[Begin Text section]

I also don't think that sounds very feminine.  DD is all girl (princess dresses, loves pink etc) but is very visual spatial.  She's great a puzzles, likes legos etc.  She also thinks airplanes, firetrucks, and busses are really cool.  She's a big soccer fan and loved to scream "goooaaaalll!!" at the last world cup.  We've never designated anything as "girl" interests or "boy" interests and just follow her lead on everything.  I really doubt that at the preschool level it's going to be a big issue.  I spent a few days at her preschool and I never once noticed the boys and girls being attracted to certain toys/activities due to their gender.  They all fought over the same purple balloon. lol.gif

 

I'm trying to say this as gently as possible.. but it honestly sounds like you might be projecting some of your own issues on your son?  DD and I both share sleep issues and it's hard some times to remind myself to go about things differently than what I needed as a kid because she is her own person and has different needs in that regard than I did.

[End Text section]
[Begin Dataset content]

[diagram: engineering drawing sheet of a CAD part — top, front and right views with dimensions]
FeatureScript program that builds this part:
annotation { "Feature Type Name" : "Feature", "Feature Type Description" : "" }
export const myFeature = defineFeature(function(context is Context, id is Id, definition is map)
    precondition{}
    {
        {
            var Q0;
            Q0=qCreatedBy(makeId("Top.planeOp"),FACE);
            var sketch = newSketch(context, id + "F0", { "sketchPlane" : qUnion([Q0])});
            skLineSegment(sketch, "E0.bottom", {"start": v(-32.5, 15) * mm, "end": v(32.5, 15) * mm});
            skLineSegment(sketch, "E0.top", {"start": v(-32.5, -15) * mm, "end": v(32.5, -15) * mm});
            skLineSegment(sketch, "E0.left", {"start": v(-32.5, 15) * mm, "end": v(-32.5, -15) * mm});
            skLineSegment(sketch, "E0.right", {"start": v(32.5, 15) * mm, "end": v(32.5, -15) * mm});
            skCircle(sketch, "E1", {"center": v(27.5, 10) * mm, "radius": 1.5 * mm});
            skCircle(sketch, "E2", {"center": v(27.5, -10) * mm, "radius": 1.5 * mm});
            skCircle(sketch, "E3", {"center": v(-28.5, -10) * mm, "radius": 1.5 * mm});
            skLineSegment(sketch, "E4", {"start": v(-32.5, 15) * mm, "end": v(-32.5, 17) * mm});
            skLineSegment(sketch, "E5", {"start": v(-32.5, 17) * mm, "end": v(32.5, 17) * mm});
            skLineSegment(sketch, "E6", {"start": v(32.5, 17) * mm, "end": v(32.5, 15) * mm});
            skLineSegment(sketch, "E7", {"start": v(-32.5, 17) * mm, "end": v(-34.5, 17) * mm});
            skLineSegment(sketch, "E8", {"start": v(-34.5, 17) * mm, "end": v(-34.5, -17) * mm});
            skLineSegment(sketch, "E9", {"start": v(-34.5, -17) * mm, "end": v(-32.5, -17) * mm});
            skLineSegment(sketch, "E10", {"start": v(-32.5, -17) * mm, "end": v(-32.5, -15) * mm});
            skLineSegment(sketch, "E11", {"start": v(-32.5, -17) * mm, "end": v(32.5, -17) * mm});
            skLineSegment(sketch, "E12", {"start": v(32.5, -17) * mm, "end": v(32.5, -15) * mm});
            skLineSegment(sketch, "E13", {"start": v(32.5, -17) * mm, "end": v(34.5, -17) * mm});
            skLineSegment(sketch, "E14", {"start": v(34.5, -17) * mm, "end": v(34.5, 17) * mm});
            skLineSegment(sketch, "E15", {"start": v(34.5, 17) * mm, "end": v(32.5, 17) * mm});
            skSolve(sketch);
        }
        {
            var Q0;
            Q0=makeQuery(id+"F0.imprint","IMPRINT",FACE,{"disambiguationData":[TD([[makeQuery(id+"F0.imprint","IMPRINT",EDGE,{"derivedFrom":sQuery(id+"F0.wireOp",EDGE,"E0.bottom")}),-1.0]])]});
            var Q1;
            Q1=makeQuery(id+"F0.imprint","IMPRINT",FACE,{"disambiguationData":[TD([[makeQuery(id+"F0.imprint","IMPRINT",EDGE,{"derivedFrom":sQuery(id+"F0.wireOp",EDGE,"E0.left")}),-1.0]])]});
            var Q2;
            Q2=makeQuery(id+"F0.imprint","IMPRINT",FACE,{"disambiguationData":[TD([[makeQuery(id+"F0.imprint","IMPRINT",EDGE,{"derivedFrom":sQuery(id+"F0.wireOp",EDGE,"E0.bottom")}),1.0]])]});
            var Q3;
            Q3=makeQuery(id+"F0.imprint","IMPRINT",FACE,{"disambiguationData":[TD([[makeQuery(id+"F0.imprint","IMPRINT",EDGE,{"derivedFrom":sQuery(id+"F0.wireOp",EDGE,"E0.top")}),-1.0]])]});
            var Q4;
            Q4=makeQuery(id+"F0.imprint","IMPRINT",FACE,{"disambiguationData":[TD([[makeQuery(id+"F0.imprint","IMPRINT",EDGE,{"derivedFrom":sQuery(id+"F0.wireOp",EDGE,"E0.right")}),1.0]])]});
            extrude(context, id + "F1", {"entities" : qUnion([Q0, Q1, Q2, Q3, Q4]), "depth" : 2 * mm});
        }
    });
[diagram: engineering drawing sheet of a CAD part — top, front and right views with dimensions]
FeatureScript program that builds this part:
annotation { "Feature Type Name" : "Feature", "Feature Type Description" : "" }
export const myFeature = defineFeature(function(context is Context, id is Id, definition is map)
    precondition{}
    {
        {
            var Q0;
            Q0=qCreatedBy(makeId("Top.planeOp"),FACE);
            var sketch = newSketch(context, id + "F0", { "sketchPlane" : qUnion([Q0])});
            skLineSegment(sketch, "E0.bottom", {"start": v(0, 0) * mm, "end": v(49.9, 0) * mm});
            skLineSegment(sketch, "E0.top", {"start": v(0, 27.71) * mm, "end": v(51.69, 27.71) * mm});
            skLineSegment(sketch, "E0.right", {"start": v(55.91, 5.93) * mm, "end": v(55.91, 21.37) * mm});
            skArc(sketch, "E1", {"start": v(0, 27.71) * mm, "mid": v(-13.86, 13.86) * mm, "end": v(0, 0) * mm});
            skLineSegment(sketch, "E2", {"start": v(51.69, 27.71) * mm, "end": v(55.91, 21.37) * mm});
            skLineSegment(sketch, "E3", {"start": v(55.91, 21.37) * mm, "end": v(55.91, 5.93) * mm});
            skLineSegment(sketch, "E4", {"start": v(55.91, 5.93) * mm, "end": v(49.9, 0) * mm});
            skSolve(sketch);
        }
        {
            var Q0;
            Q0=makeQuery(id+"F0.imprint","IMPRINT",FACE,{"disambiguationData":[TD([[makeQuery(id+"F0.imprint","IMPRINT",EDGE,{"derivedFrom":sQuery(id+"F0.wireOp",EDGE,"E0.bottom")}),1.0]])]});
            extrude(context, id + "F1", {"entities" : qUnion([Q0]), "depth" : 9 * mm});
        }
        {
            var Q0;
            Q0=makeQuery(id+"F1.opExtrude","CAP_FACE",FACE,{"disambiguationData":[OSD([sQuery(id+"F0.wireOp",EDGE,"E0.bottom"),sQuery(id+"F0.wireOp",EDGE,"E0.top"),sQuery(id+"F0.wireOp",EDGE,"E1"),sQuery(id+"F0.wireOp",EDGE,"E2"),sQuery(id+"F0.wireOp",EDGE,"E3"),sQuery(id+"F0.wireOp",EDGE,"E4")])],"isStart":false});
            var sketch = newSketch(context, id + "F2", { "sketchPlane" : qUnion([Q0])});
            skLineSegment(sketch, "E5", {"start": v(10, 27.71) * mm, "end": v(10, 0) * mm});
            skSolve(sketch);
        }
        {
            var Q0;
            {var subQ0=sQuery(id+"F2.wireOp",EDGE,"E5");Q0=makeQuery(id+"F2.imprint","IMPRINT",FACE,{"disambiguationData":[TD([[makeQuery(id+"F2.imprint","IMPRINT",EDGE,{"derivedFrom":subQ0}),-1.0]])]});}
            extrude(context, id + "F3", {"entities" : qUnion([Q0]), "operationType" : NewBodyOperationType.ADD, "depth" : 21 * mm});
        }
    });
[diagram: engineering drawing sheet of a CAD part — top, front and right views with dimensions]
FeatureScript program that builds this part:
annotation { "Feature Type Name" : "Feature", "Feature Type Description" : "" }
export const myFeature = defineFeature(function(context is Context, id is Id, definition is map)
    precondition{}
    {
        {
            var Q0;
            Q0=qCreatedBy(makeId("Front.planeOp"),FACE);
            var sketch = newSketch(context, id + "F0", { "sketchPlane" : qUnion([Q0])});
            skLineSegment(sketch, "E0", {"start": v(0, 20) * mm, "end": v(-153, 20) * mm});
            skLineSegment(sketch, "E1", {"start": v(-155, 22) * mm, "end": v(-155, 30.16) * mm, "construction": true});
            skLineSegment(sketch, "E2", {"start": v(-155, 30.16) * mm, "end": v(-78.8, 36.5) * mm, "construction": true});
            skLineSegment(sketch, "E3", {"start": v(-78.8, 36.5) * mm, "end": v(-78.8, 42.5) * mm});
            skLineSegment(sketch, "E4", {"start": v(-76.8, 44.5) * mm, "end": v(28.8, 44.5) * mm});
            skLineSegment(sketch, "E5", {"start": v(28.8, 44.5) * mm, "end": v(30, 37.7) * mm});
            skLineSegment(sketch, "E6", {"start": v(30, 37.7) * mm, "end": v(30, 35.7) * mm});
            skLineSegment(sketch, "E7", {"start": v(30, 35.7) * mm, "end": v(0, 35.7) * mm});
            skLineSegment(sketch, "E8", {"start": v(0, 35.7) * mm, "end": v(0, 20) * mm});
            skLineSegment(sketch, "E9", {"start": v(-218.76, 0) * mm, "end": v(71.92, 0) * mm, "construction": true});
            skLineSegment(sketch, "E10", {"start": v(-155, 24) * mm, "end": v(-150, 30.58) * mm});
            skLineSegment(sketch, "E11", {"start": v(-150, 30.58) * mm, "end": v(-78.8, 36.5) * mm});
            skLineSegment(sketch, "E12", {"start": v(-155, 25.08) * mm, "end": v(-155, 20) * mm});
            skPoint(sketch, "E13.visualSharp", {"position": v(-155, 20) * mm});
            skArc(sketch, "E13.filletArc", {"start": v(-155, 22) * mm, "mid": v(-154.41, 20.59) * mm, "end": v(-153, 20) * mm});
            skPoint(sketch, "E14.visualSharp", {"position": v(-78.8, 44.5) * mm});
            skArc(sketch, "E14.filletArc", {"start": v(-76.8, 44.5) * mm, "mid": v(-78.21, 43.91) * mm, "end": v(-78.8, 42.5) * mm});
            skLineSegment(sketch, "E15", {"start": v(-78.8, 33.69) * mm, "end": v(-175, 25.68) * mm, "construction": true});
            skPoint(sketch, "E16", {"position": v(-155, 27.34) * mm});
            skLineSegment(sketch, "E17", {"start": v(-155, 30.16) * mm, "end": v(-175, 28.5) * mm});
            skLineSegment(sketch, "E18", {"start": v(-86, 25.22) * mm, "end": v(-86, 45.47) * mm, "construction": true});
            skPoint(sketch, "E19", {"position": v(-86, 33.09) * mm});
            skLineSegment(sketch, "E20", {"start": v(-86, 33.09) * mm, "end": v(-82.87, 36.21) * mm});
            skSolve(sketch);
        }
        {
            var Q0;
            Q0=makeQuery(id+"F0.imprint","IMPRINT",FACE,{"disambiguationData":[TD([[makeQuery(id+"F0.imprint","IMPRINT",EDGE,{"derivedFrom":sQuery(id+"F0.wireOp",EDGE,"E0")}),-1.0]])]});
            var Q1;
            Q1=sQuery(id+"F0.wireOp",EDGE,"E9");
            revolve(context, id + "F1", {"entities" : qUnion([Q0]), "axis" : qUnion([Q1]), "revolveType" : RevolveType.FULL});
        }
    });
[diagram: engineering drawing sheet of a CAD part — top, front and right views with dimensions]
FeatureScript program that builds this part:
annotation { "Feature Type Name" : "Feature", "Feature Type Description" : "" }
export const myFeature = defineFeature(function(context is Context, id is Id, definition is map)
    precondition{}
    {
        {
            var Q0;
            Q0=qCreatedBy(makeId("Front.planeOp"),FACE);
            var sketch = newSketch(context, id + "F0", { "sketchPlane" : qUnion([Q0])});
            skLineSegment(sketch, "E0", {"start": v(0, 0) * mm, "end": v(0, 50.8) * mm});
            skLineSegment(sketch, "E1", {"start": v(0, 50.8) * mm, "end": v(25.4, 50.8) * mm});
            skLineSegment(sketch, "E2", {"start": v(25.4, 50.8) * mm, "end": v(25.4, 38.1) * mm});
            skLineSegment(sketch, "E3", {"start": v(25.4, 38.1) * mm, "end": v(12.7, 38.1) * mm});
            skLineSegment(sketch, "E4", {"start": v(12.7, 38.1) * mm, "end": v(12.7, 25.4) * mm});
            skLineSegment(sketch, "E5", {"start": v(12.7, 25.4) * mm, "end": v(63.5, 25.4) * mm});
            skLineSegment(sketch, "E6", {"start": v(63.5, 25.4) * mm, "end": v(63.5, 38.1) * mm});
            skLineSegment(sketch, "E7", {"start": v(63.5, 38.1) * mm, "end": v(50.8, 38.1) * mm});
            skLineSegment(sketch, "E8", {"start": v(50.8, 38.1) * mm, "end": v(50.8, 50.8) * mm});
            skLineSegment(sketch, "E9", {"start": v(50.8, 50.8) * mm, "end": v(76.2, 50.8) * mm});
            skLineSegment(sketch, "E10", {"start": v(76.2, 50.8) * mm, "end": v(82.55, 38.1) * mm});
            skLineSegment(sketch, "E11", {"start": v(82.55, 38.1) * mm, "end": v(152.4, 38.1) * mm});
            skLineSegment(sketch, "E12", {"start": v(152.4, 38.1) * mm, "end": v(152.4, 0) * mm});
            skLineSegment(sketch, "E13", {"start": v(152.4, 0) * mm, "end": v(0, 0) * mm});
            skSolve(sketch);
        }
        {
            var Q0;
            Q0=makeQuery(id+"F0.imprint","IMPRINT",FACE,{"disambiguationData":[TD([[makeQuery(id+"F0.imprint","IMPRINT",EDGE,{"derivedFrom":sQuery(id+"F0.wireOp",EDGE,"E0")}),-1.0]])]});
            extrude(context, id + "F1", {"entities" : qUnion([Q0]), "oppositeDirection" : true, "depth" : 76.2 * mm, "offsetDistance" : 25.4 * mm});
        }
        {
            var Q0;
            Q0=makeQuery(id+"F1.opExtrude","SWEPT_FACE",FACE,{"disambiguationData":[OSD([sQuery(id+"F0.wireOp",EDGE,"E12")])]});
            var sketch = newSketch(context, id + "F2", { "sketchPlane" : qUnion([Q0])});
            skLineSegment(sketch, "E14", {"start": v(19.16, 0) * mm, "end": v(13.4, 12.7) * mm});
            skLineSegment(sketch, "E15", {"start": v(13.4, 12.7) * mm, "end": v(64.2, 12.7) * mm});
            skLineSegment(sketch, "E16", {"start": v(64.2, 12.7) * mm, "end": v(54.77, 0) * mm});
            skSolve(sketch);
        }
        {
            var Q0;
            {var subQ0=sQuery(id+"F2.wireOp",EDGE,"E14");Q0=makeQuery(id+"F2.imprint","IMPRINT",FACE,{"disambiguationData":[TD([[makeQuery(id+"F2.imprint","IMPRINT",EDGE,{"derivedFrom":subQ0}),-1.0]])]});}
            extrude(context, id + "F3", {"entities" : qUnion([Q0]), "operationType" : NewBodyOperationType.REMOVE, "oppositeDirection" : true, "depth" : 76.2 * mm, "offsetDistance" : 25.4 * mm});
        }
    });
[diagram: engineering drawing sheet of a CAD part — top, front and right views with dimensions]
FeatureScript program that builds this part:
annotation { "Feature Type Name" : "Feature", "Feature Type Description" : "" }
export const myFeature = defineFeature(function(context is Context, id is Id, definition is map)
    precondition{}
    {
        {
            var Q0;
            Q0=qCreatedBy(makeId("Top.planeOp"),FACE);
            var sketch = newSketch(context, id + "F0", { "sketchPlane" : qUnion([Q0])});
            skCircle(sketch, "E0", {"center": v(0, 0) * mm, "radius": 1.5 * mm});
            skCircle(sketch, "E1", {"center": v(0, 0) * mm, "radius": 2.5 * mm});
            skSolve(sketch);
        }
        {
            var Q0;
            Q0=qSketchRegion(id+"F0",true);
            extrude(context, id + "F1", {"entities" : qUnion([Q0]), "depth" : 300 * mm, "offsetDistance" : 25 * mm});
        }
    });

[End Dataset content]

Set of tasks:
(1) Translate this sentence from the post about a young daughter's interests into Spanish: "I spent a few days at her preschool and I never once noticed the boys and girls being attracted to certain toys/activities due to their gender."
(2) From the post about a young daughter's interests, quote the part that opens with the words containing "I'm trying to" and closes with "than I did.".
The items come from a different source than the text.

Problem solutions:
(1) Pasé unos días en su preescolar y ni una sola vez noté que los niños y las niñas se sintieran atraídos por ciertos juguetes/actividades debido a su género.

(2)
I'm trying to say this as gently as possible.. but it honestly sounds like you might be projecting some of your own issues on your son?  DD and I both share sleep issues and it's hard some times to remind myself to go about things differently than what I needed as a kid because she is her own person and has different needs in that regard than I did.